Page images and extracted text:
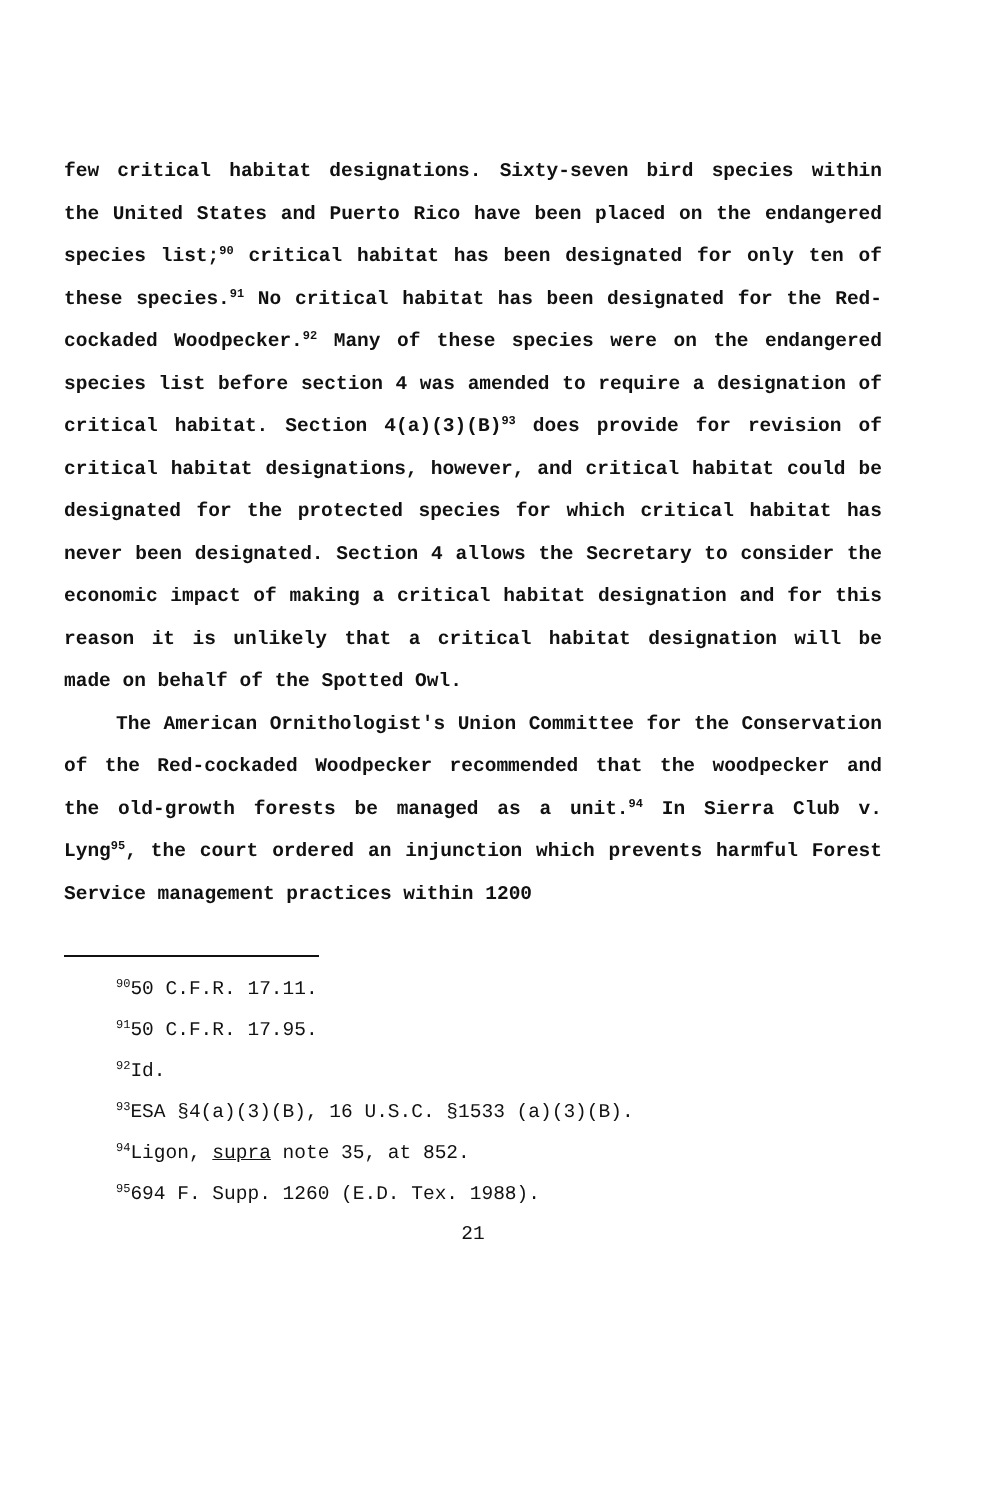few critical habitat designations. Sixty-seven bird species within the United States and Puerto Rico have been placed on the endangered species list;<sup>90</sup> critical habitat has been designated for only ten of these species.<sup>91</sup> No critical habitat has been designated for the Red-cockaded Woodpecker.<sup>92</sup> Many of these species were on the endangered species list before section 4 was amended to require a designation of critical habitat. Section 4(a)(3)(B)<sup>93</sup> does provide for revision of critical habitat designations, however, and critical habitat could be designated for the protected species for which critical habitat has never been designated. Section 4 allows the Secretary to consider the economic impact of making a critical habitat designation and for this reason it is unlikely that a critical habitat designation will be made on behalf of the Spotted Owl.
The American Ornithologist's Union Committee for the Conservation of the Red-cockaded Woodpecker recommended that the woodpecker and the old-growth forests be managed as a unit.<sup>94</sup> In Sierra Club v. Lyng<sup>95</sup>, the court ordered an injunction which prevents harmful Forest Service management practices within 1200
<sup>90</sup> 50 C.F.R. 17.11.
<sup>91</sup> 50 C.F.R. 17.95.
<sup>92</sup> Id.
<sup>93</sup> ESA §4(a)(3)(B), 16 U.S.C. §1533 (a)(3)(B).
<sup>94</sup> Ligon, supra note 35, at 852.
<sup>95</sup> 694 F. Supp. 1260 (E.D. Tex. 1988).
21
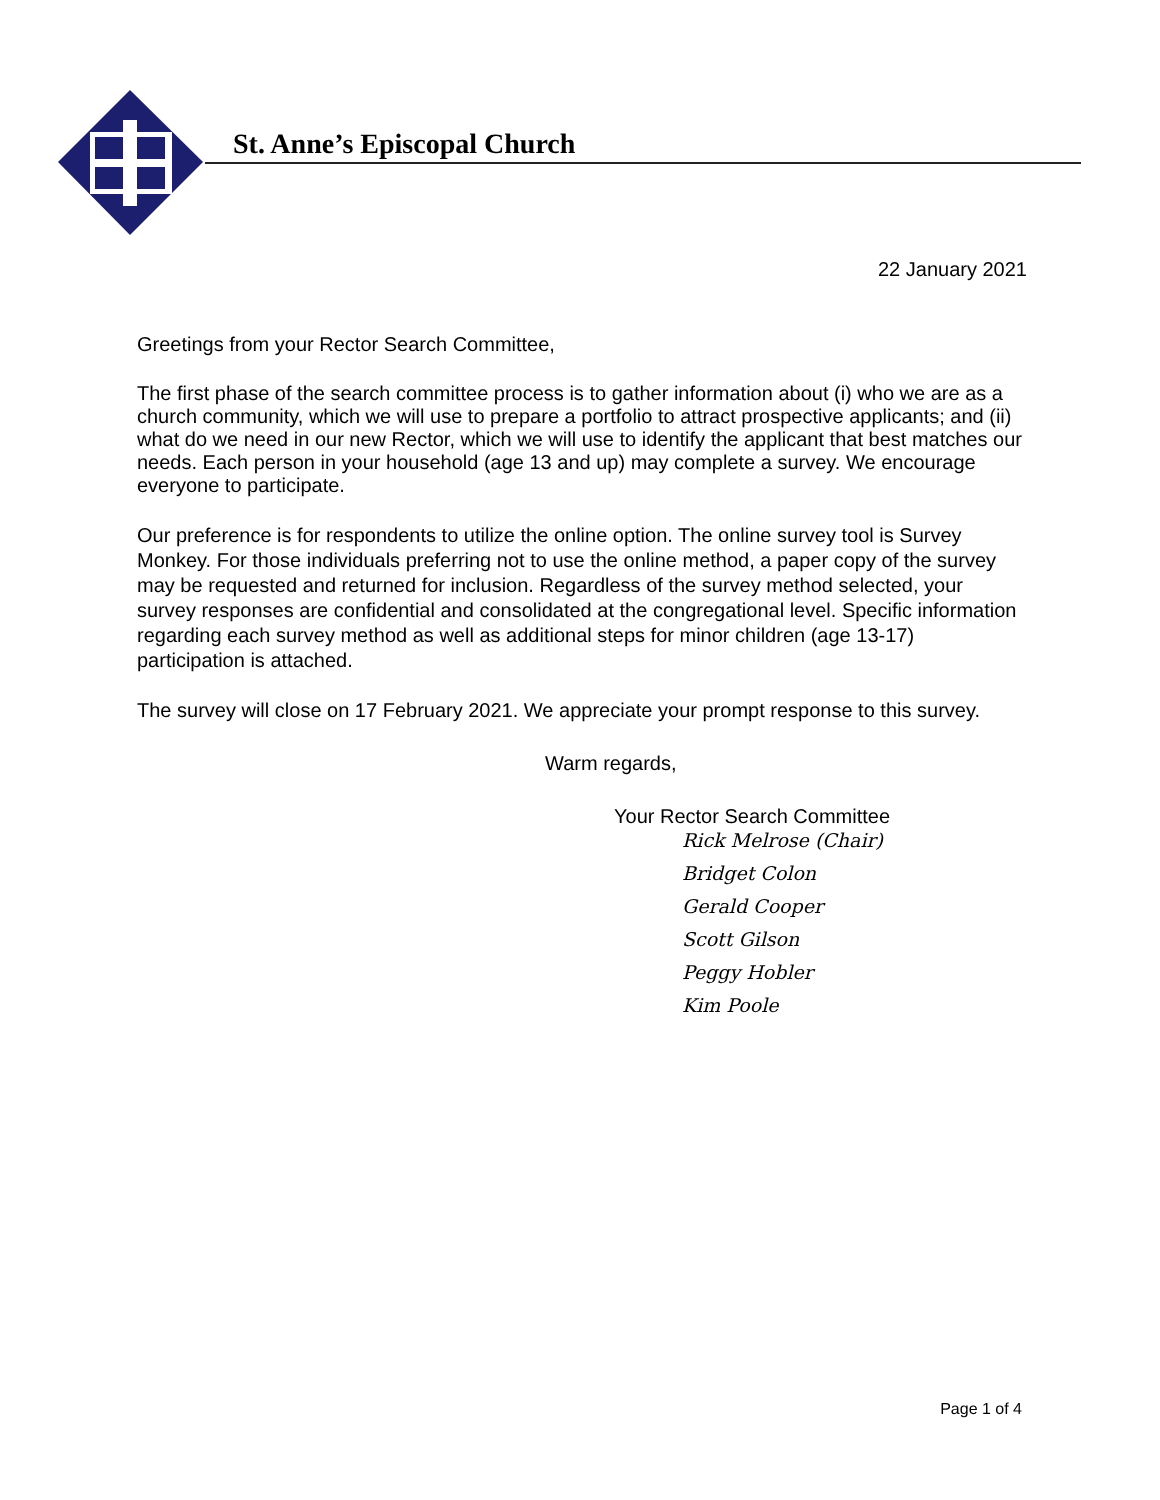St. Anne’s Episcopal Church
22 January 2021
Greetings from your Rector Search Committee,
The first phase of the search committee process is to gather information about (i) who we are as a church community, which we will use to prepare a portfolio to attract prospective applicants; and (ii) what do we need in our new Rector, which we will use to identify the applicant that best matches our needs. Each person in your household (age 13 and up) may complete a survey. We encourage everyone to participate.
Our preference is for respondents to utilize the online option. The online survey tool is Survey Monkey. For those individuals preferring not to use the online method, a paper copy of the survey may be requested and returned for inclusion. Regardless of the survey method selected, your survey responses are confidential and consolidated at the congregational level. Specific information regarding each survey method as well as additional steps for minor children (age 13-17) participation is attached.
The survey will close on 17 February 2021. We appreciate your prompt response to this survey.
Warm regards,
Your Rector Search Committee
Rick Melrose (Chair)
Bridget Colon
Gerald Cooper
Scott Gilson
Peggy Hobler
Kim Poole
Page 1 of 4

Your assignment: Across the data, pull every line containing the string "Rector".

Finished task:
Greetings from your Rector Search Committee,
The first phase of the search committee process is to gather information about (i) who we are as a church community, which we will use to prepare a portfolio to attract prospective applicants; and (ii) what do we need in our new Rector, which we will use to identify the applicant that best matches our needs. Each person in your household (age 13 and up) may complete a survey. We encourage everyone to participate.
Your Rector Search Committee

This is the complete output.